“Cow is a sacred national wealth, no fundamental right to slaughter cows for Bakrid, Andhra HC .
The recent judgment by Rajasthan High Court recommending declaration of cow as a national animal had grabbed many an eyeball.
However, an order passed by the High Court of Judicature at Hyderabad for Andhra Pradesh and Telangana much earlier in the case tiltles as “Ramavath Hanuma Vs State of Telangana “, on March 1 to be precise, had escaped the attention of the press and public.
The order passed by Justice B Siva Sankara Rao has now come to light and it waxes eloquent about cows and its significance to the country as a “sacred national wealth” before holding that slaughter of cows for bakrid is not an essential religious practice under Islam.
The matter, which is a criminal revision case has an interesting genesis. The petitioner was grazing 63 cows and 2 bulls when the police arrived at the scene and seized the cattle on the ground that the owners had procured them to be offered for slaughter for the Muslim festival of Bakrid. The cows were handed over to a Gaushala while case was registered against the petitioner under Prevention of Cruelty to Animals Act and Prohibition of Cows Slaughter and Animal Preservation Act II of 1977.
The Judicial First Class Magistrate-cum-Special Mobile Magistrate, Nalgonda dismissed the application for interim custody of the cattle leading to the petition in High Court.
It was the contention of the petitioner that the cows were grazing in open place and that there is no cruelty to attract provisions of Prevention of Cruelty to Animals Act and Prohibition of Cows Slaughter and Animal Preservation Act. He contended that the seizure and handing over of animals to Gaushala is illegal and it is not in accordance with the procedure established by law and the cows cannot be kept in illegal custody in any Gaushala and should be returned to the petitioner.
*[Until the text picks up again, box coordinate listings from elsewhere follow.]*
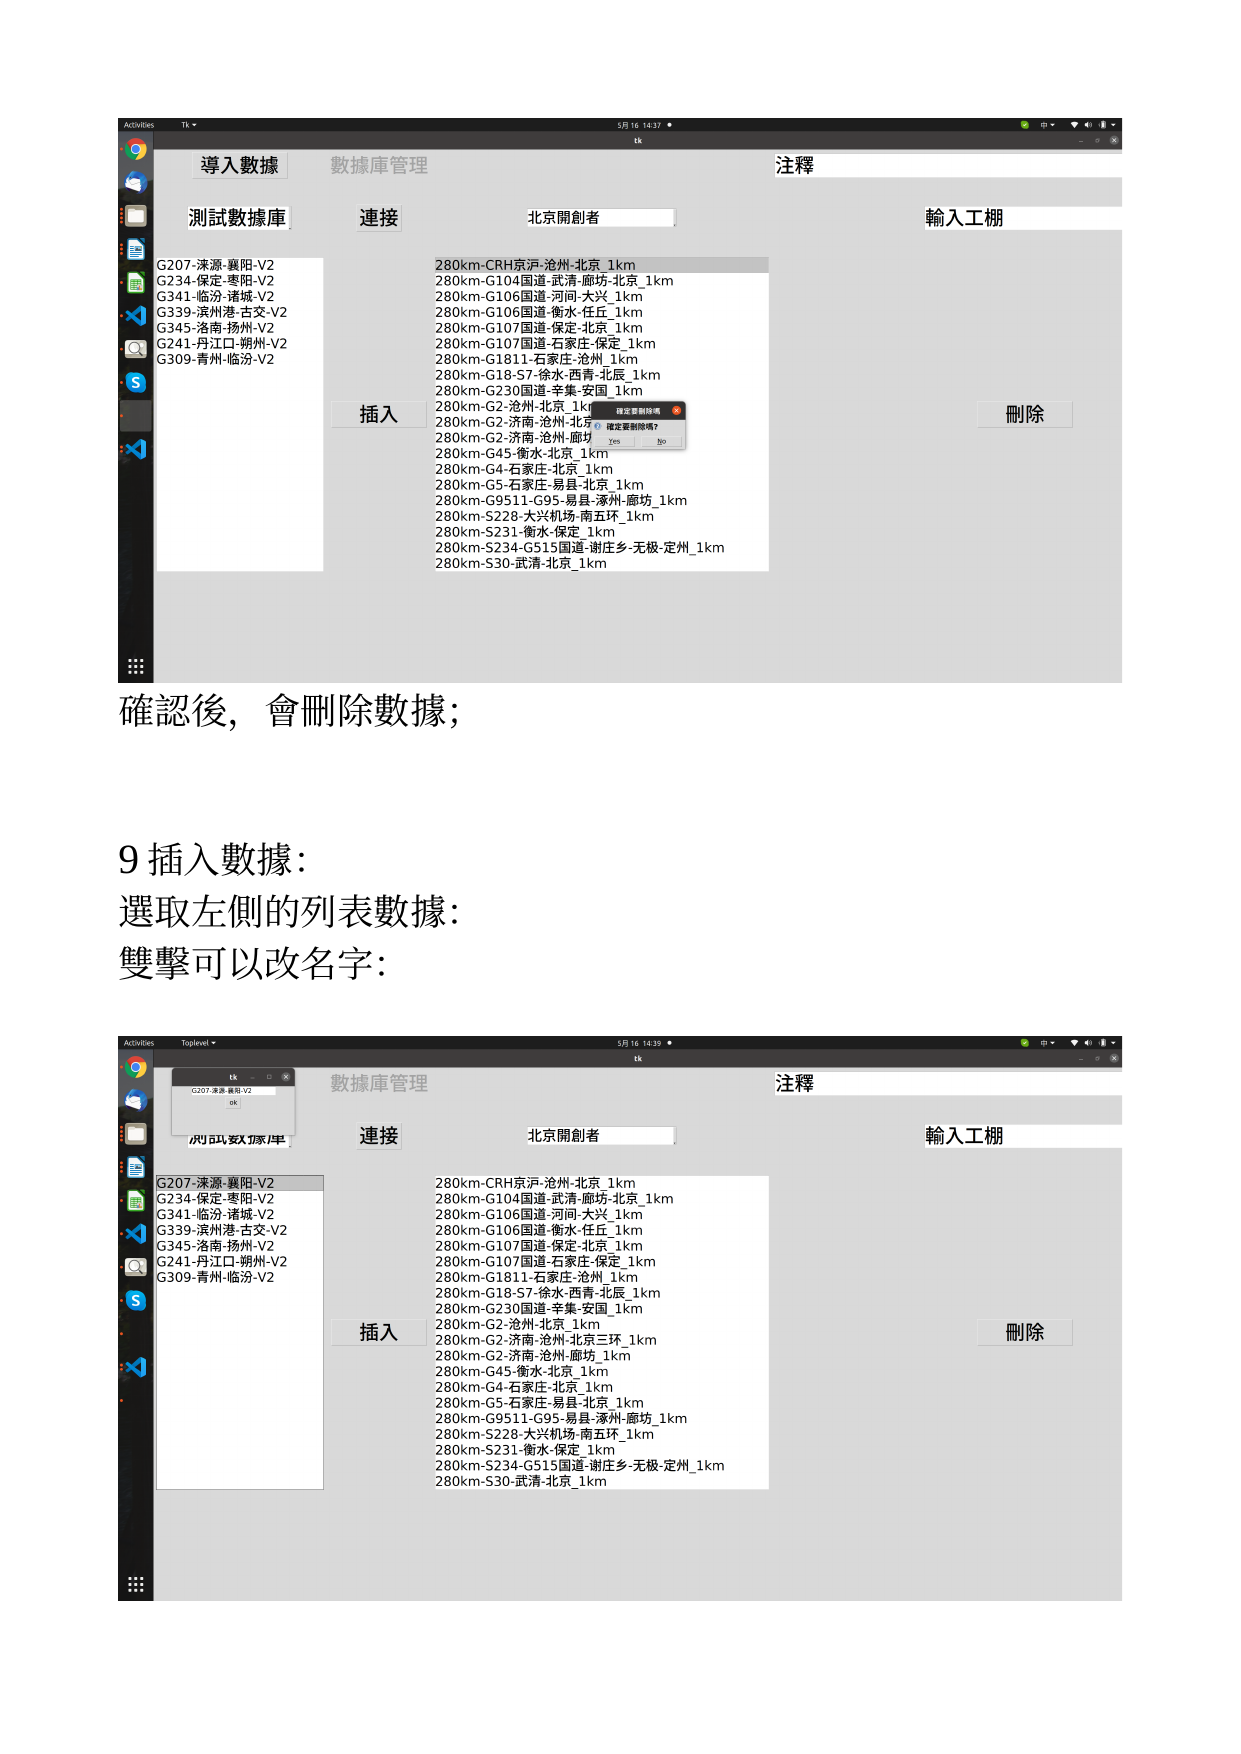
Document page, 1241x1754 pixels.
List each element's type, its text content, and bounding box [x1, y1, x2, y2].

text 9插入數據： [118, 831, 1122, 883]
text 確認後，會刪除數據； [118, 683, 1122, 735]
picture [118, 1036, 1123, 1601]
picture [118, 118, 1123, 683]
text 選取左側的列表數據： [118, 883, 1122, 936]
text 雙擊可以改名字： [118, 936, 1122, 988]
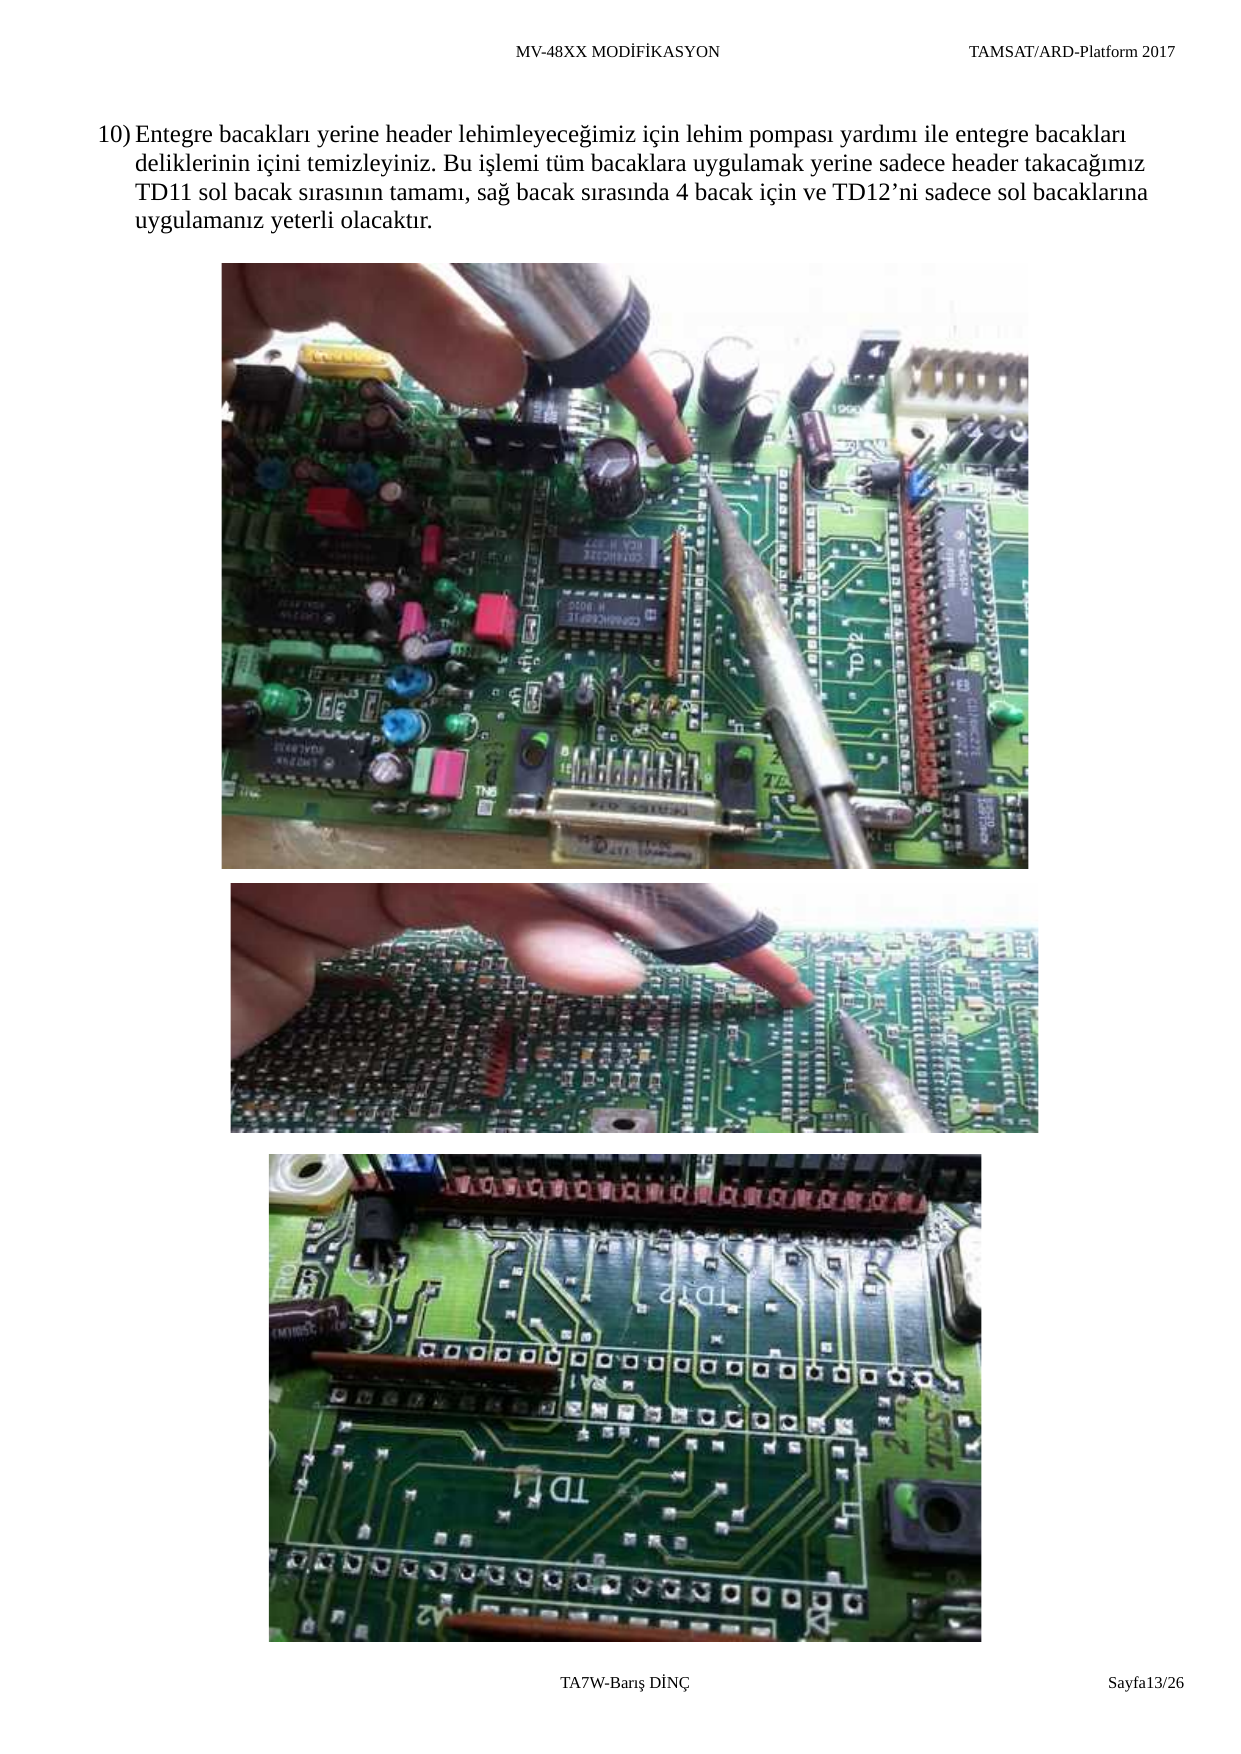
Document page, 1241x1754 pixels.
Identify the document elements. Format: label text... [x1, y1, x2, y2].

list Entegre bacakları yerine header lehimleyeceğimiz için lehim pompası yardımı ile entegre bacakları deliklerinin içini temizleyiniz. Bu işlemi tüm bacaklara uygulamak yerine sadece header takacağımız TD11 sol bacak sırasının tamamı, sağ bacak sırasında 4 bacak için ve TD12’ni sadece sol bacaklarına uygulamanız yeterli olacaktır. [97, 119, 1190, 234]
picture [221, 263, 1029, 869]
picture [230, 883, 1039, 1133]
picture [268, 1154, 982, 1642]
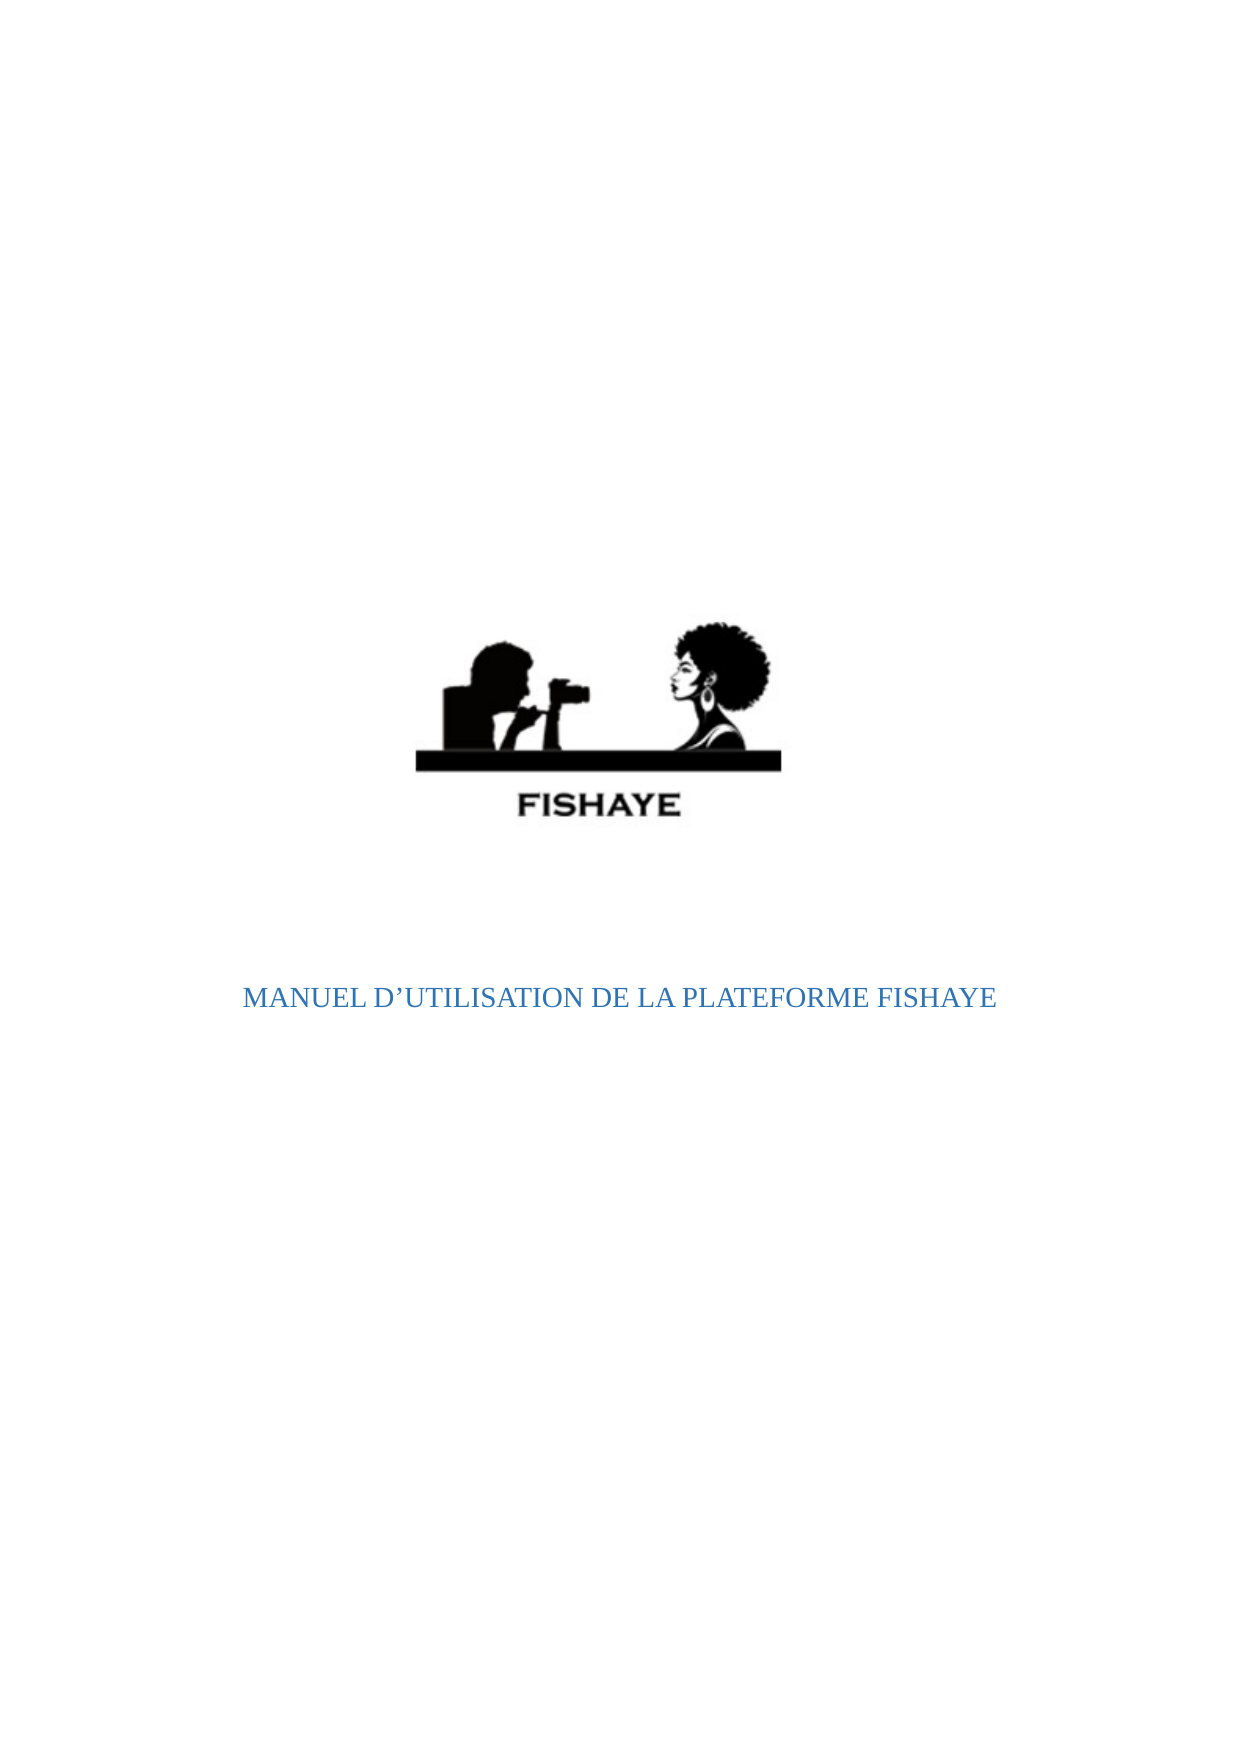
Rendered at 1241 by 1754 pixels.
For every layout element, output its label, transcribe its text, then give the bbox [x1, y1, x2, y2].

picture [402, 602, 794, 837]
text MANUEL D’UTILISATION DE LA PLATEFORME FISHAYE [118, 981, 1122, 1014]
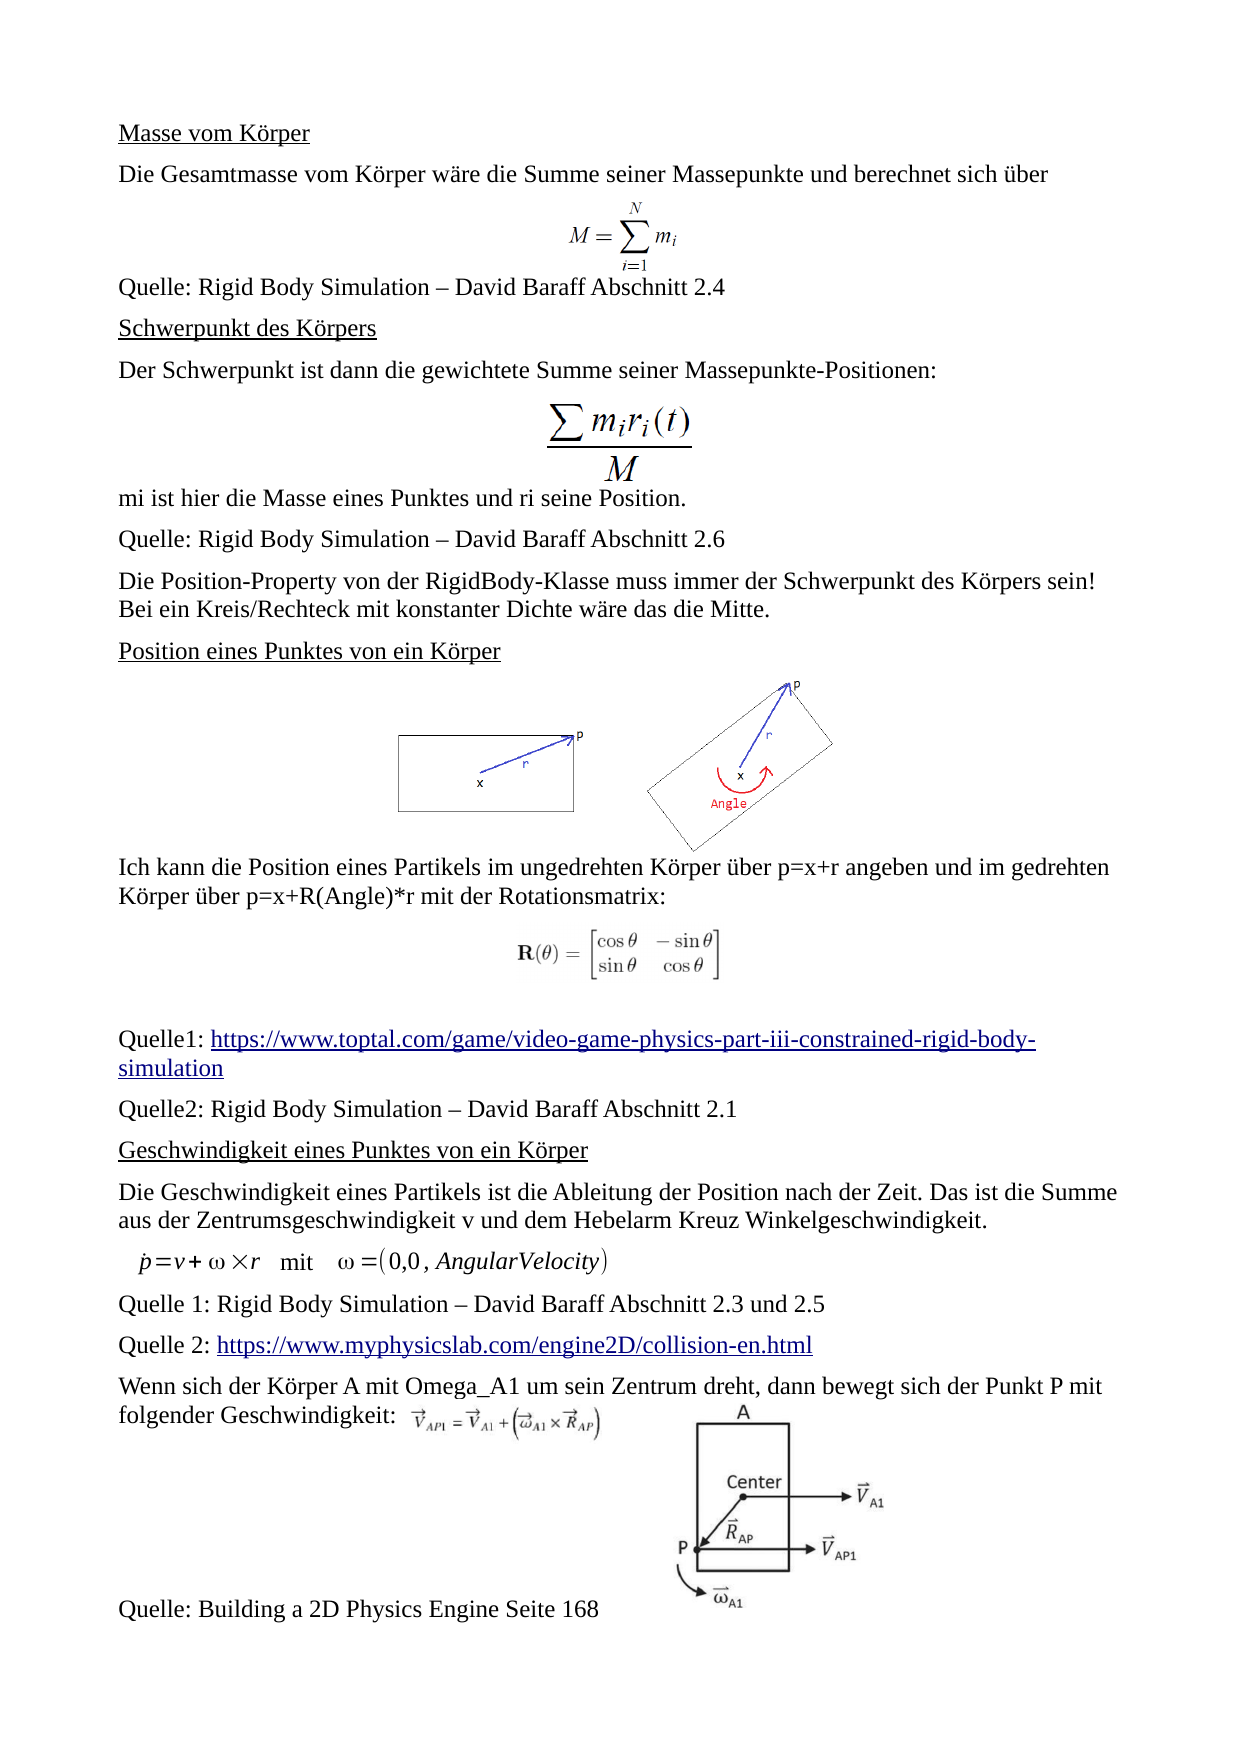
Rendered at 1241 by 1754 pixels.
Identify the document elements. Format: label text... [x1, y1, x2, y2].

picture [516, 922, 724, 983]
text mit [118, 1247, 1122, 1276]
text Die Position-Property von der RigidBody-Klasse muss immer der Schwerpunkt des Körpers sein! Bei ein Kreis/Rechteck mit konstanter Dichte wäre das die Mitte. [118, 566, 1122, 623]
text Quelle 2: https://www.myphysicslab.com/engine2D/collision-en.html [118, 1330, 1122, 1359]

It was also his contention that sacrifices to God in the religious functions is not an offence.
The State government on the other hand contended that there is prima facie case under the 1977 Act and on obtaining information that cows are being subjected to slaughter for sacrifice on the occasion of Muslim festival, the police is entitled to seize such cattle and there is no wrong in entrusting their custody to the Gaushala for safe custody.
The Court after considering the contentions of the parties, proceeds to discuss about cows and the significance attached to it in India.
“In this Country-the Bharat, for those in belief who represent a majority of population, cow is a substitute to mother, who is a substitute to God. The cow in particular acquires a special sanctity and was called “Aghnya” (not to be slain). Thus, cow is a sacred national wealth and no one merely owned can claim, but for to rear, either to kill or to sell for slaughter.”
The Court then extensively relies on Veda, Upanishads and other Religious scriptures to assert the importance of cows.
“Cows are the source of that immortality which Vedic sacrifices prescribe. They have within them the nature of both the sun and the moon. Cows verily constitute and determine the eternal destiny of creation. Cows are the life breath of all living creatures therefore one who makes a gift of a cow is said to be making a gift of life breath to all living creatures. Cows are also constituted as the great refuge of all living creatures thus one who makes a gift of a cow is said to be making a gift of that which is the great refuge of all living creatures.”
The Court also cites verses from Bible to buttress its view against killing of animals. It also refers to the laws passed by Muslims rulers prohibiting cow slaughter.
“It is in fact part of the known history of India that the Moghul Emperor Babar saw the wisdom of prohibiting the slaughter of cows as and by way of religious sacrifice and directed his son Humayun to follow this example. Similarly Emperors Akbar, Jehangir, and Ahmad Shah, it is said, prohibited cow slaughter.”
The Court then cites a plethora of decisions by the Supreme Court to conclude that there is no fundamental right of Muslims to insist on slaughter of healthy cows on the occasion of Bakrid.
“The contention that not only an essential religious practice under Article 25(1) of Constitution, but even optional religious practice could be permitted, was discarded. The Apex Court held that slaughtering of healthy cows on Bakrid is not essential or required for religious purpose of Muslims or in other words it is not a part of religious requirement for a Muslim that a cow must be necessarily sacrificed for earning religious merit on Bakrid.”
The Court, therefore, dismissed the case and also urged for amendments to law with stringent penal consequences and better enforcement of Prevention of Cruelty against Animals by amending the Act.